Not sure if everyone knows, but Fred developed his passion for science when he was only 6 years old. His son Scott, at age 13, wrote a paper for school about it called “the beginning of an astronomer.” (I think Scott may have had a little help from his grandma Mary Ann Yerzy)

I would like to share some short excerpts from this paper Scott wrote and paraphrase when appropriate…

“Fred became interested in science at the age of 6 when he saw in the night time sky his first comet. On that special night, Fred remarks: “I still get goose bumps just thinking about how our mom and dad and friends, specifically the Fritz Matthies family, who all stayed up almost all night with him, helped him to observe one of nature’s most awesome sights.

It was a cold and moonless October night, a little past midnight and way past Fred’s bedtime.
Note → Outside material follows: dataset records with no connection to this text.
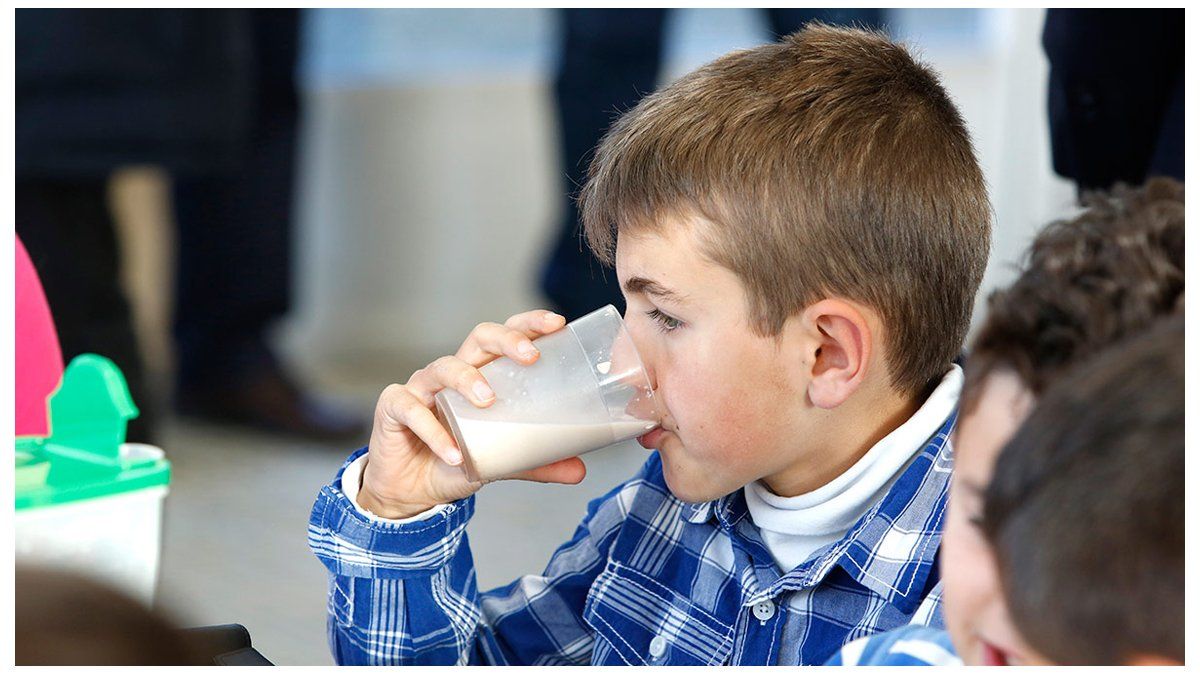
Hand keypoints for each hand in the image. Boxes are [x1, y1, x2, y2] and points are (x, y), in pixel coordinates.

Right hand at [357, 309, 586, 518]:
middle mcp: (452, 374)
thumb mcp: (501, 461)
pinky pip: (411, 410)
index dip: (528, 324)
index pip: (504, 338)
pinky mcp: (393, 408)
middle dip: (506, 340)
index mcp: (480, 375)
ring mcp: (421, 387)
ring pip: (443, 367)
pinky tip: (453, 453)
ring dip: (467, 380)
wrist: (412, 493)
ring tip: (488, 401)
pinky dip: (433, 432)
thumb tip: (580, 471)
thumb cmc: (455, 461)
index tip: (557, 323)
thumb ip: (535, 461)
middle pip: (478, 338)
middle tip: (530, 357)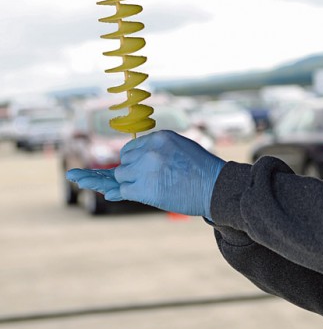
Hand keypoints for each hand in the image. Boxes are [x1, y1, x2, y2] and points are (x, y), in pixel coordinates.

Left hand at [66, 130, 225, 219]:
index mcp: (160, 138)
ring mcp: (146, 169)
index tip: (137, 169)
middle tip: (144, 181)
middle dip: (130, 172)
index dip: (133, 160)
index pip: (133, 148)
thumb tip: (136, 158)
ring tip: (142, 187)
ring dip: (127, 183)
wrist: (217, 187)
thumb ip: (158, 152)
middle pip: (125, 162)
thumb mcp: (181, 149)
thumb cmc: (203, 171)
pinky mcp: (145, 188)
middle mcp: (150, 150)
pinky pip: (122, 189)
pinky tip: (100, 190)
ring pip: (122, 175)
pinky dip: (113, 190)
He was shivering uncontrollably from excitement and temperatures barely in the forties. Fred remembers having a hard time holding our father’s binoculars still because his hands were shaking so much. Yet, when Fred saw this huge white misty-like tail from this comet stretched clear across the milky way galaxy, the cold and early morning dew on his shoes from the front lawn of the house did not matter anymore. The tail was so big and all the adults surrounding him were so excited, that Fred knew he had discovered something really amazing.

The very next day our parents called the nearby observatory, Mount Palomar, south of San Jose. When they confirmed the exact time Fred discovered this comet, they found out that he actually spotted the comet about 45 minutes before Kaoru Ikeya and Tsutomu Seki, who independently discovered this comet. Although Fred had missed naming this comet just by minutes, he was still so very excited about seeing his first comet. He didn’t care that he was the third person in the world to report this sighting.

Scott asked his dad what he would have named the comet, and Fred said that it would have been named “The Yerzykowicz comet of 1965.” This name came from our Prussian ancestral last name. Of course, the two people that first reported it called it “Ikeya-Seki”… we think they were Japanese and obviously not Prussian!

Since this special moment, Fred has been interested in all astronomical and atmospheric happenings and phenomenons, from solar eclipses around the world to meteor showers in the fall each year, to taking his family to meteor craters, flying to NASA’s spaceport in Florida, to learning about the latest space station news and monitoring each space shuttle rocket launch, to chasing tornadoes and funnel clouds in the spring, and tracking hurricanes in the Atlantic in the summer. To this day, Fred gets a thrill every time he looks up in the sky, day or night!”

After reading Scott’s paper, I can truly see how this has been Fred “true and blue” to this day! It’s exciting to see someone fulfill their dreams and be a success … and know he won’t stop here just because he is retiring, as I know he wants to take his passion further in science, and exchange and share his ideas yet at another level with scientists who share his scientific interests as well as with the community.

Having said all this about our baby brother, we want to acknowledge Fred’s family for all their love, support and patience they have shared with him throughout the years of his teaching career to help him to be a success! Special thanks go out to Fred’s wife, Ann Yerzy, his two sons, Collin and Scott Yerzy … this also includes the expansion of his family to include his lovely daughter-in-laws respectively, Margaret and Melinda, and all the grandchildren they have provided to be enjoyed by Grandpa Fred and Grandma Ann.

As his one and only sister, Tina, and his one and only brother, Robert, we wish our baby brother Fred, all the best in the days to come in his next journey and chapter in life.